"""

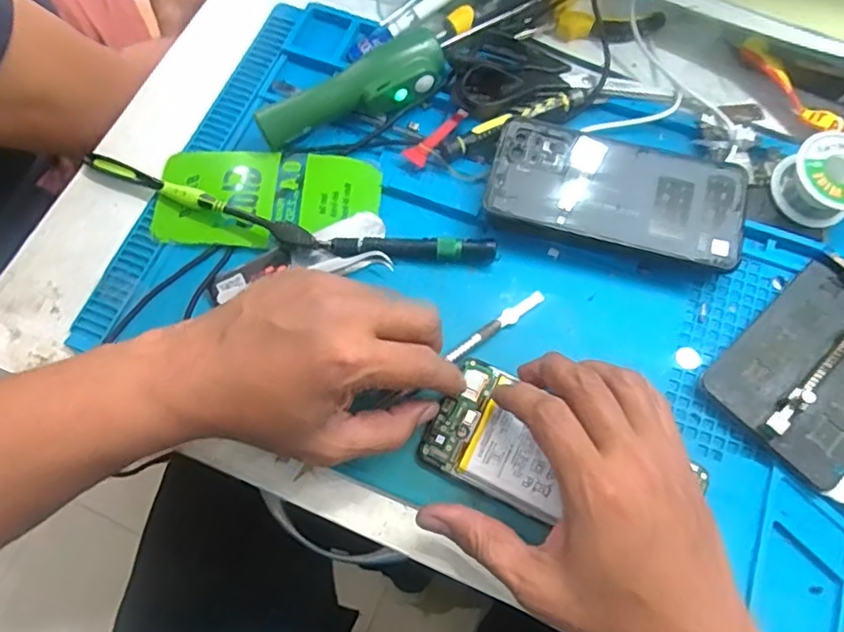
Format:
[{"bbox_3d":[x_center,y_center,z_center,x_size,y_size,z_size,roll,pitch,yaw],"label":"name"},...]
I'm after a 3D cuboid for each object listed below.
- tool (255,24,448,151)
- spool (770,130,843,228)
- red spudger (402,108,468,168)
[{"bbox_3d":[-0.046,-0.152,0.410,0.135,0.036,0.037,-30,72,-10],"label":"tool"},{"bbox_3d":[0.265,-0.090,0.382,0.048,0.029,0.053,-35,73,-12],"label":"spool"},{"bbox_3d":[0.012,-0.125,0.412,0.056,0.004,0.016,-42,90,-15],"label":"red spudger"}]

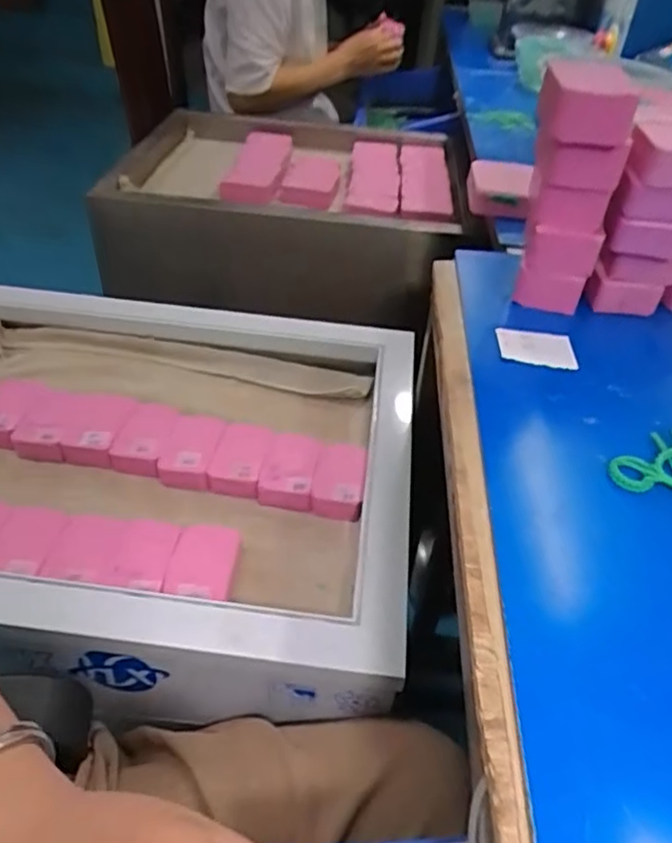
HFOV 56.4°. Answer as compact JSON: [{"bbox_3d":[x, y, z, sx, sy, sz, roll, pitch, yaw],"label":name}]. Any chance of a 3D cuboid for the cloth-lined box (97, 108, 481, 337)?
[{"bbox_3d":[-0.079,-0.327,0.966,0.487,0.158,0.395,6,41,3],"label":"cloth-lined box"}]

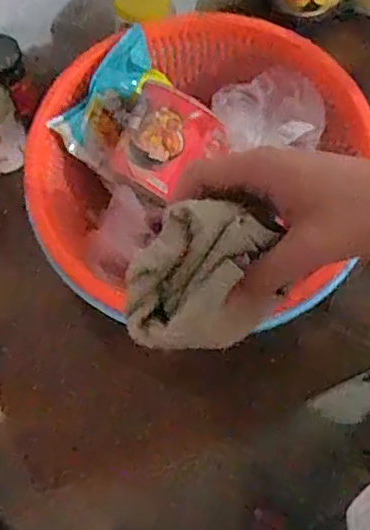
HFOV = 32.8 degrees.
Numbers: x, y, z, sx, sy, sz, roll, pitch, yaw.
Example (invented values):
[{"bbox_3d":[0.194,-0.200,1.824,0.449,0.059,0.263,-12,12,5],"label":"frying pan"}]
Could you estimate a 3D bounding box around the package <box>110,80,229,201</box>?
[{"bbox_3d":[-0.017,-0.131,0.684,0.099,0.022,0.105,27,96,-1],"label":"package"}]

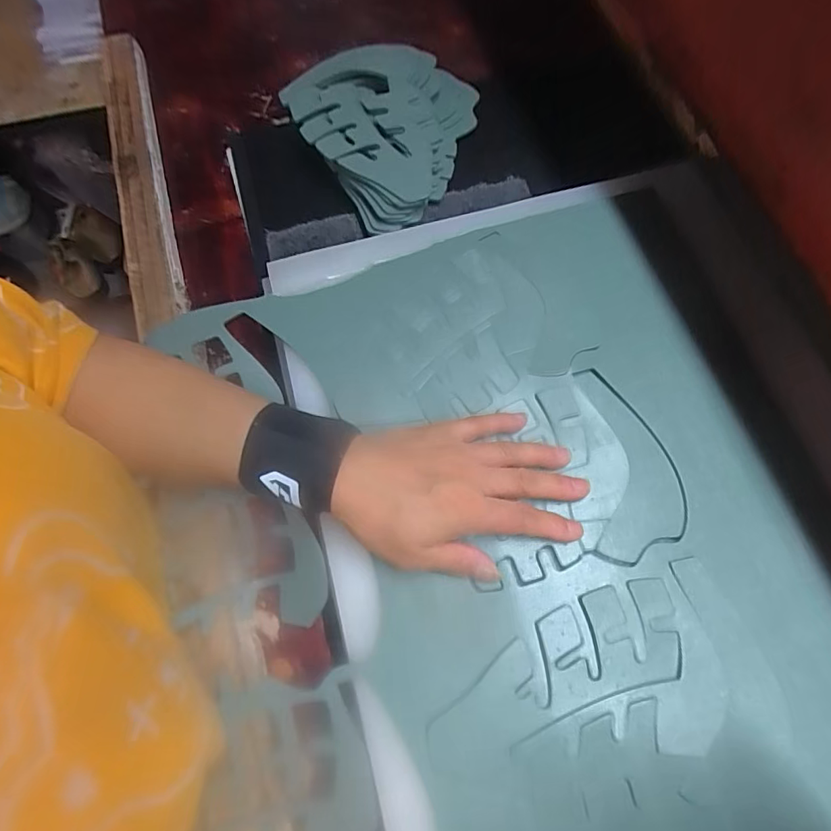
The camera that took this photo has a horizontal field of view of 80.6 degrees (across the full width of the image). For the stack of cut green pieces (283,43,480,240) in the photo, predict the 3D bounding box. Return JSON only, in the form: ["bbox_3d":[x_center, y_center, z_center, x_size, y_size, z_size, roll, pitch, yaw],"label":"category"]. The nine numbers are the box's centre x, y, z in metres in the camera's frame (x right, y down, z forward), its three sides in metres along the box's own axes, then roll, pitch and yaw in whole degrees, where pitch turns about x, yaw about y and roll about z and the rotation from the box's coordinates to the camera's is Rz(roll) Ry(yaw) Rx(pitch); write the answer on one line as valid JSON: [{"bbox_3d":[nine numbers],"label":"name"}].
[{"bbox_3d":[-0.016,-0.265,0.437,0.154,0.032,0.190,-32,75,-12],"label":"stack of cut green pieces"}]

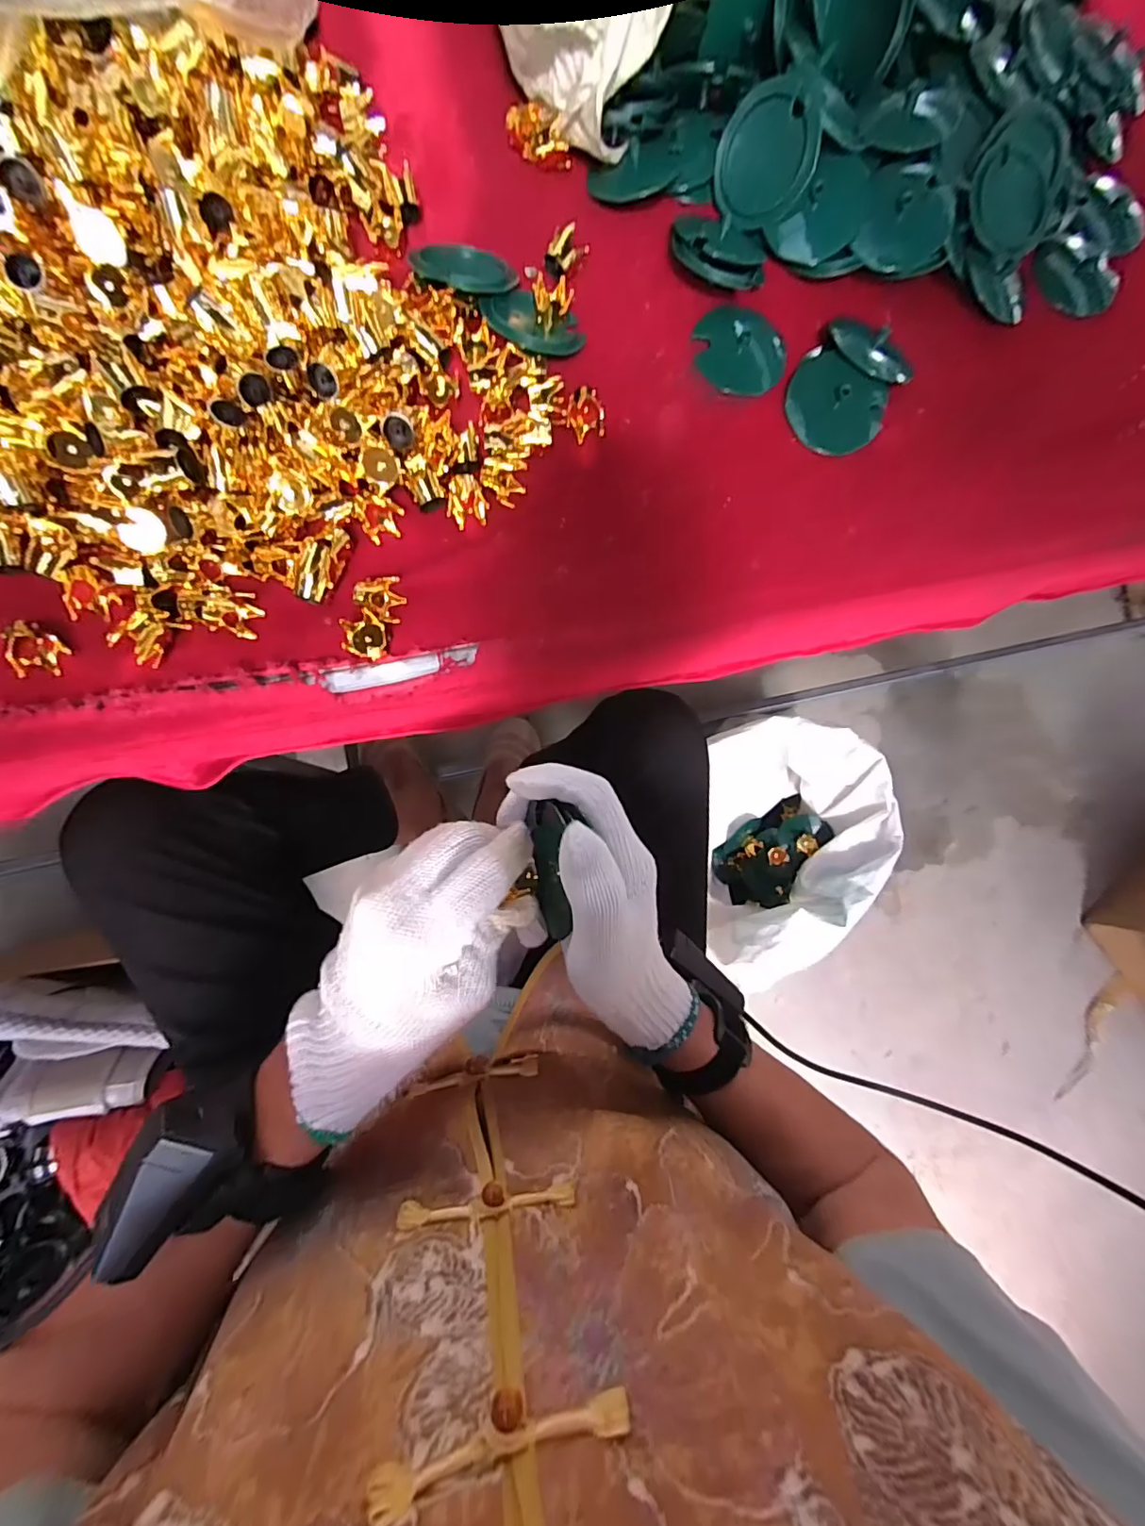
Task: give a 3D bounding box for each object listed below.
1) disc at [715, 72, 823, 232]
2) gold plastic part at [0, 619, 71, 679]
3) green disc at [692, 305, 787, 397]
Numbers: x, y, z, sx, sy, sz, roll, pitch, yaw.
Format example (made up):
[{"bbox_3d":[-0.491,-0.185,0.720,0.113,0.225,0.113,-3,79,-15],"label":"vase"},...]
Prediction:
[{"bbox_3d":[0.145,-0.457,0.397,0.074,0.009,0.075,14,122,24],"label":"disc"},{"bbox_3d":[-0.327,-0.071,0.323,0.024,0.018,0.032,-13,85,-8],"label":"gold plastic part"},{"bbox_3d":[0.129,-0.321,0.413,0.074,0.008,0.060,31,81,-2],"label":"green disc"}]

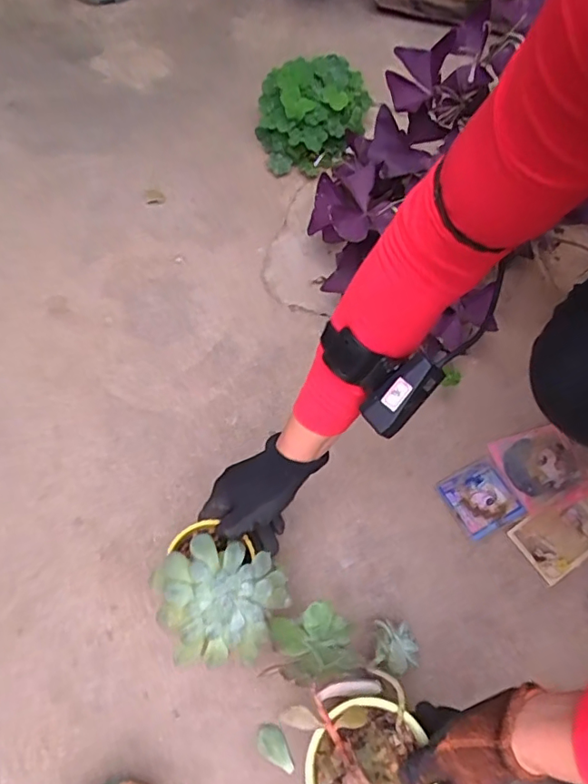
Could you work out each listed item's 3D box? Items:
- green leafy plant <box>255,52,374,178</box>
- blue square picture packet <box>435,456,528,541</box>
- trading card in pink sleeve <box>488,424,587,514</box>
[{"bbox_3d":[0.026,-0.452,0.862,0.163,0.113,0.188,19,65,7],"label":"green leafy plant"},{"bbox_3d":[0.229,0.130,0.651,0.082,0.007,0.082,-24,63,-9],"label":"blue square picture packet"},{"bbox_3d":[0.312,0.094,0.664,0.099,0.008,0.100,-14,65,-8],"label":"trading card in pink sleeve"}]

"""

Skip the images and write out the rest of the listing exactly.

Format:
[{"bbox_3d":[x_center,y_center,z_center,x_size,y_size,z_size,roll,pitch,yaw],"label":"name"},...]
I'm after a 3D cuboid for each object listed below.
- tool (255,24,448,151)
- spool (770,130,843,228)
- red spudger (402,108,468,168)
[{"bbox_3d":[-0.046,-0.152,0.410,0.135,0.036,0.037,-30,72,-10],"label":"tool"},{"bbox_3d":[0.265,-0.090,0.382,0.048,0.029,0.053,-35,73,-12],"label":"spool"},{"bbox_3d":[0.012,-0.125,0.412,0.056,0.004,0.016,-42,90,-15],"label":"red spudger"}]

HFOV 56.4°. Answer as compact JSON: [{"bbox_3d":[x, y, z, sx, sy, sz, roll, pitch, yaw],"label":name}]. Any chance of a 3D cuboid for the cloth-lined box (97, 108, 481, 337)?
[{"bbox_3d":[-0.079,-0.327,0.966,0.487,0.158,0.395,6,41,3],"label":"cloth-lined box"}]

HFOV = 32.8 degrees.
Numbers: x, y, z, sx, sy, sz, roll, pitch, yaw.
Example (invented values):
[{"bbox_3d":[0.194,-0.200,1.824,0.449,0.059,0.263,-12,12,5],"label":"frying pan"}]
Could you estimate a 3D bounding box around the package <box>110,80,229,201</box>?
[{"bbox_3d":[-0.017,-0.131,0.684,0.099,0.022,0.105,27,96,-1],"label":"package"}]

The camera that took this photo has a horizontal field of view of 80.6 degrees (across the full width of the image). For the stack of cut green pieces (283,43,480,240) in the photo, predict the 3D bounding box. Return JSON only, in the form: ["bbox_3d":[x_center, y_center, z_center, x_size, y_size, z_size, roll, pitch, yaw],"label":"category"]. The nine numbers are the box's centre x, y, z in metres in the camera's frame (x right, y down, z forward), its three sides in metres along the box's own axes, then roll, pitch and yaw in whole degrees, where pitch turns about x, yaw about y and roll about z and the rotation from the box's coordinates to the camera's is Rz(roll) Ry(yaw) Rx(pitch); write the answer on one line as valid JSON: [{"bbox_3d":[nine numbers],"label":"name"}].
[{"bbox_3d":[-0.016,-0.265,0.437,0.154,0.032,0.190,-32,75,-12],"label":"stack of cut green pieces"}]

Task: give a 3D bounding box for each object listed below.
1) disc at [715, 72, 823, 232]
2) gold plastic part at [0, 619, 71, 679]
3) green disc at [692, 305, 787, 397]
Numbers: x, y, z, sx, sy, sz, roll, pitch, yaw.
Format example (made up):
[{"bbox_3d":[-0.491,-0.185,0.720,0.113,0.225,0.113,-3,79,-15],"label":"vase"},...]
Prediction:
[{"bbox_3d":[0.145,-0.457,0.397,0.074,0.009,0.075,14,122,24],"label":"disc"},{"bbox_3d":[-0.327,-0.071,0.323,0.024,0.018,0.032,-13,85,-8],"label":"gold plastic part"},{"bbox_3d":[0.129,-0.321,0.413,0.074,0.008,0.060,31,81,-2],"label":"green disc"}]

Could you work out each listed item's 3D box? Items:
- green leafy plant <box>255,52,374,178</box>
- blue square picture packet <box>435,456,528,541</box>
- trading card in pink sleeve <box>488,424,587,514</box>
[{"bbox_3d":[0.026,-0.452,0.862,0.163,0.113,0.188,19,65,7],"label":"green leafy plant"},{"bbox_3d":[0.229,0.130,0.651,0.082,0.007,0.082,-24,63,-9],"label":"blue square picture packet"},{"bbox_3d":[0.312,0.094,0.664,0.099,0.008,0.100,-14,65,-8],"label":"trading card in pink sleeve"}]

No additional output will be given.